▸ Action item
Without the images, reproduce every entry exactly.

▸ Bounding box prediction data
____________

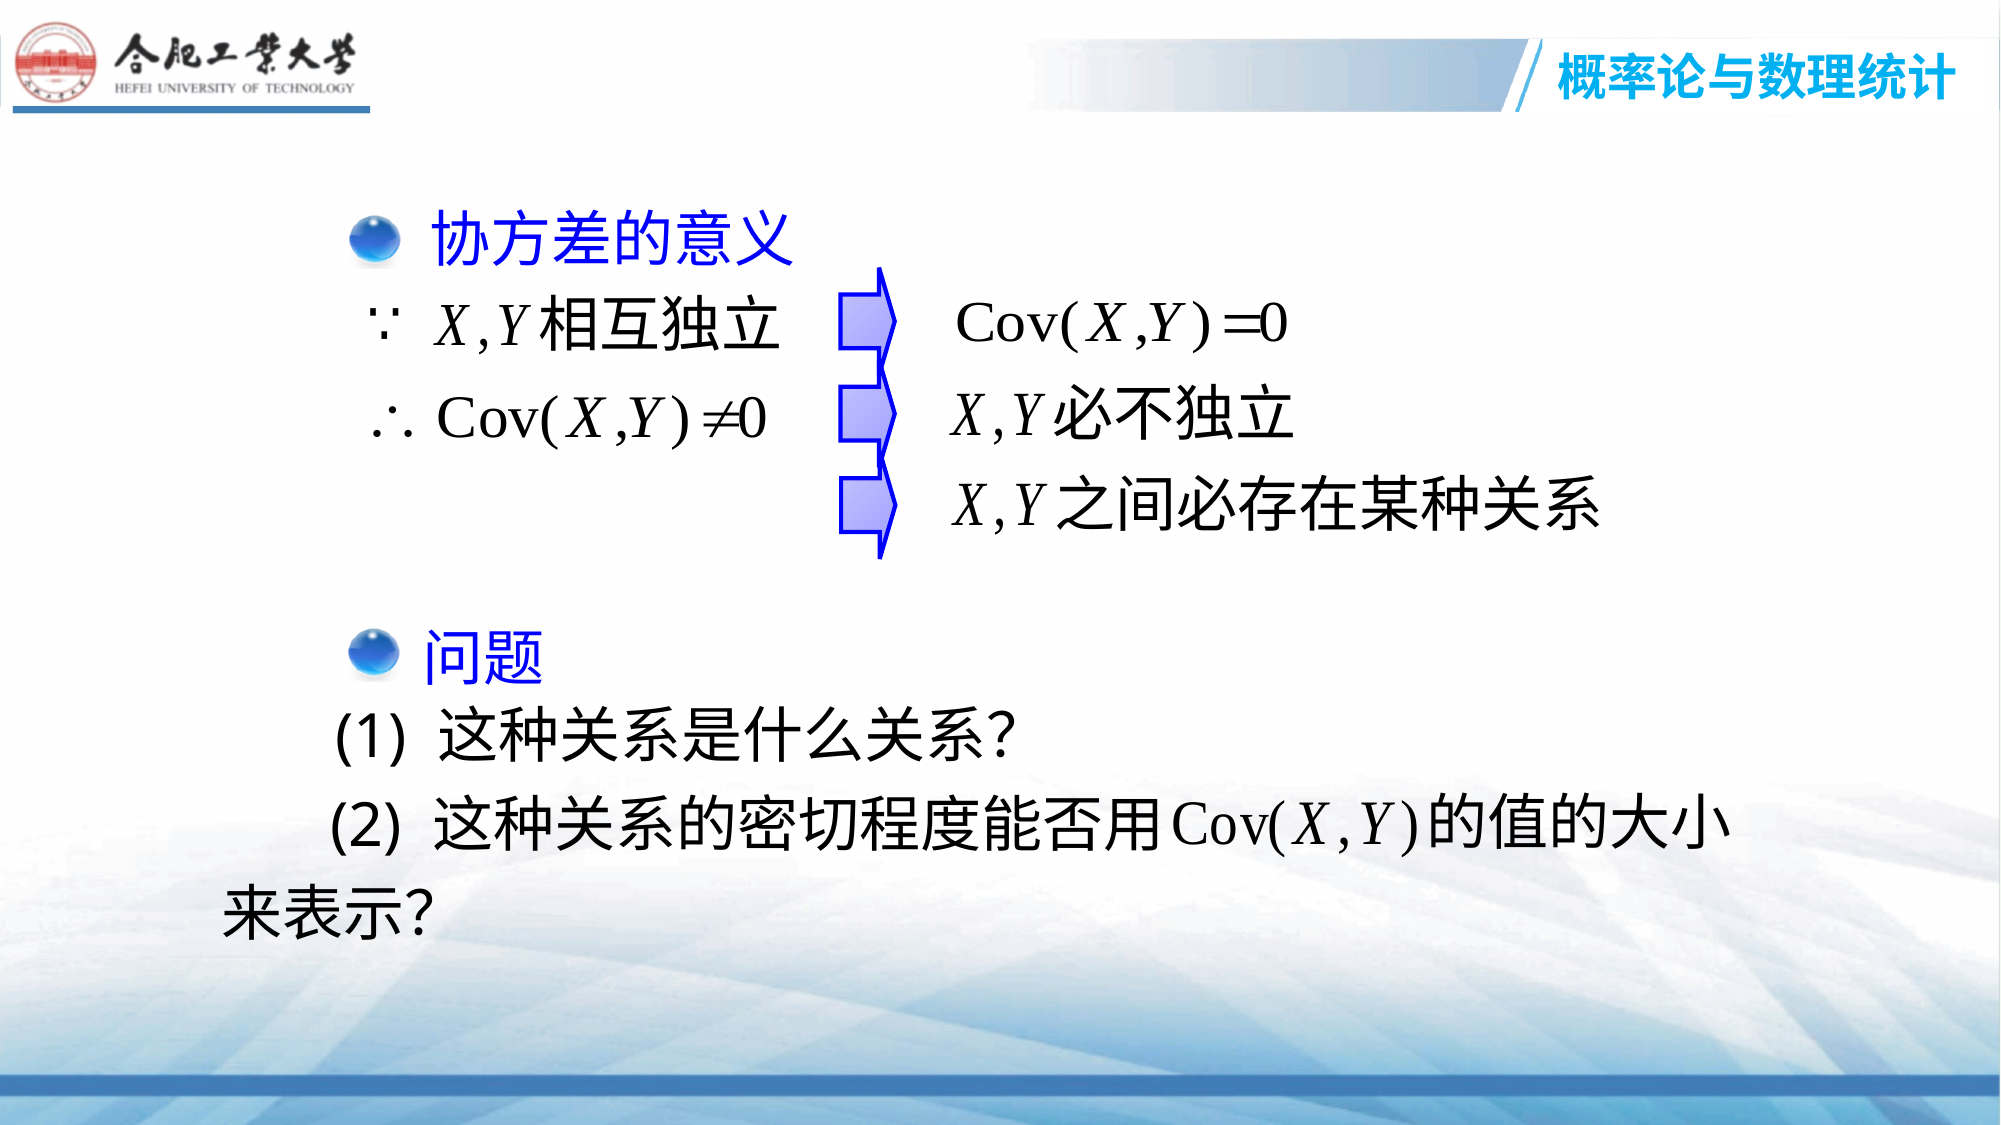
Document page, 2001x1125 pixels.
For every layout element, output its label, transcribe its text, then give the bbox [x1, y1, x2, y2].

picture [0, 0, 2001, 1125]
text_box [345, 612, 582, 700]
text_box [346, 193, 899, 281]
text_box 来表示？ [207, 867, 487, 955]
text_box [947, 288, 1297, 366]
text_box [315, 776, 1771, 871]
text_box [891, 308, 895, 335]
text_box [841, 451, 896, 559]
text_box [940, 458, 1710, 548]
text_box [840, 367, 895, 458]
text_box (1) 这种关系是什么关系？ [321, 689, 1142, 776]
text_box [939, 366, 1370, 457]
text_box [366, 281, 891, 367]
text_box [365, 381, 780, 463]
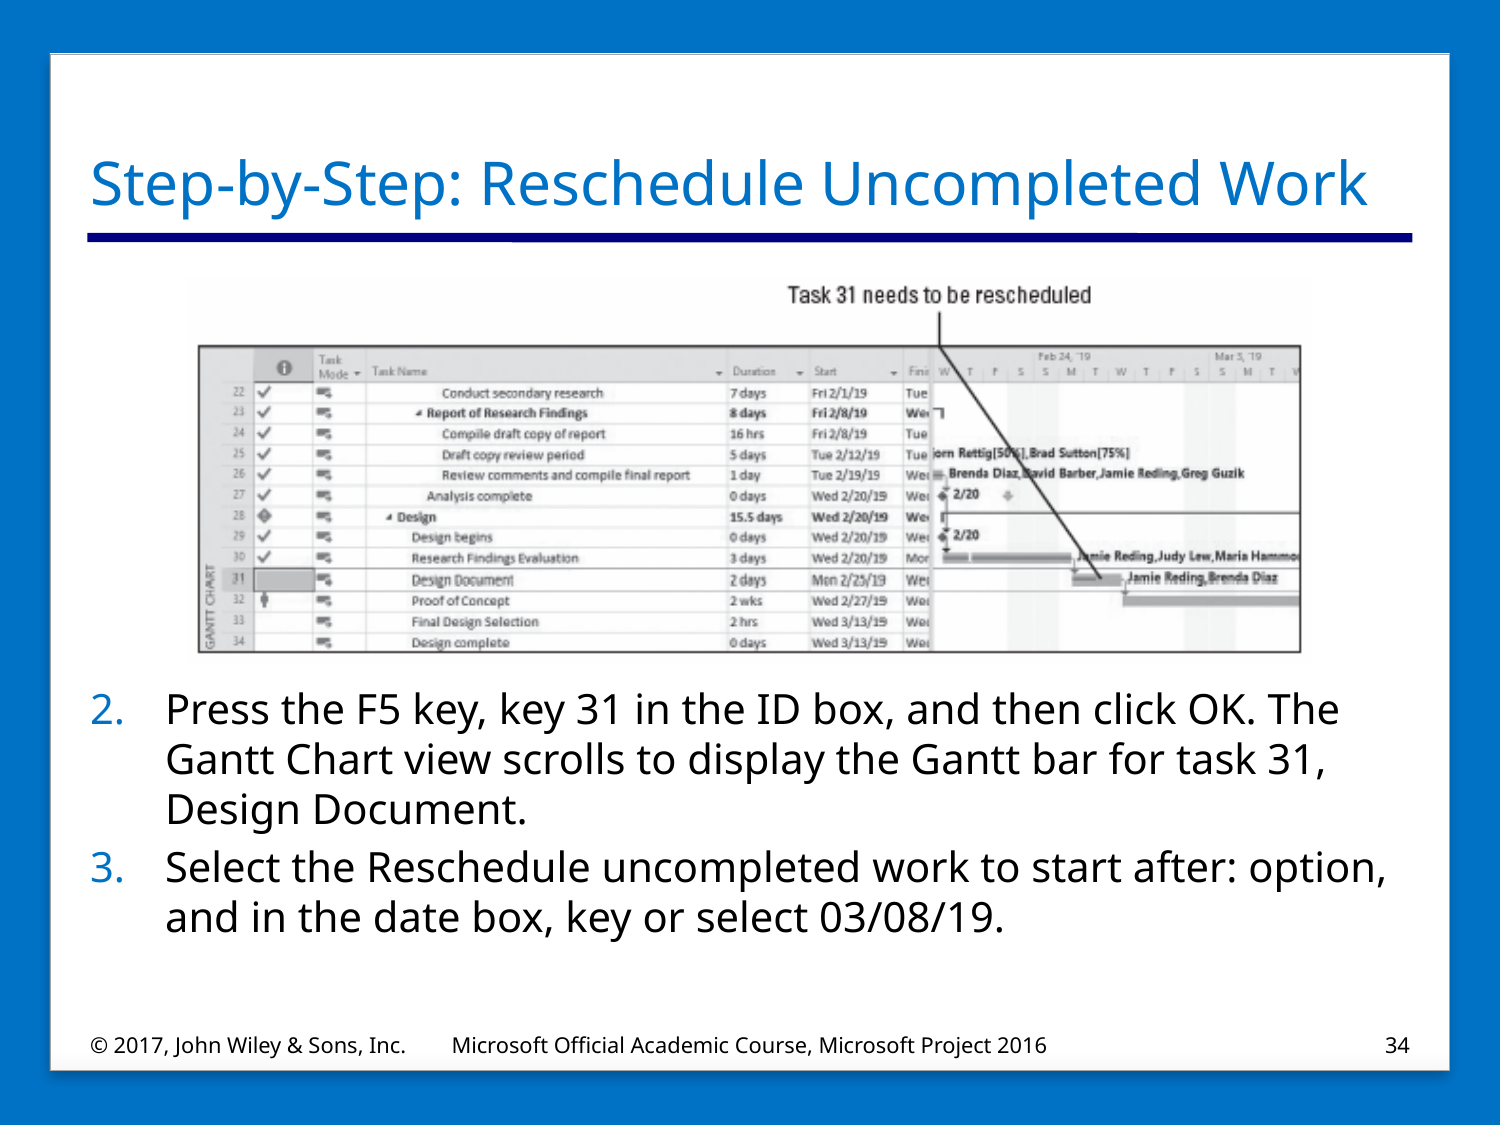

____________

▸ Your response
Document page, 2001x1125 pixels.
For every layout element, output its label, transcribe its text, then give the bbox [x1, y1, x2, y2].

picture [0, 0, 2001, 1125]
text_box [345, 612, 582, 700]
text_box [346, 193, 899, 281]
text_box 来表示？ [207, 867, 487, 955]
text_box [947, 288, 1297, 366]
text_box [315, 776, 1771, 871]
text_box [891, 308, 895, 335]
text_box [841, 451, 896, 559]
text_box [940, 458, 1710, 548]
text_box [840, 367, 895, 458]
text_box (1) 这种关系是什么关系？ [321, 689, 1142, 776]
text_box [939, 366, 1370, 457]
text_box [366, 281, 891, 367]
text_box [365, 381, 780, 463]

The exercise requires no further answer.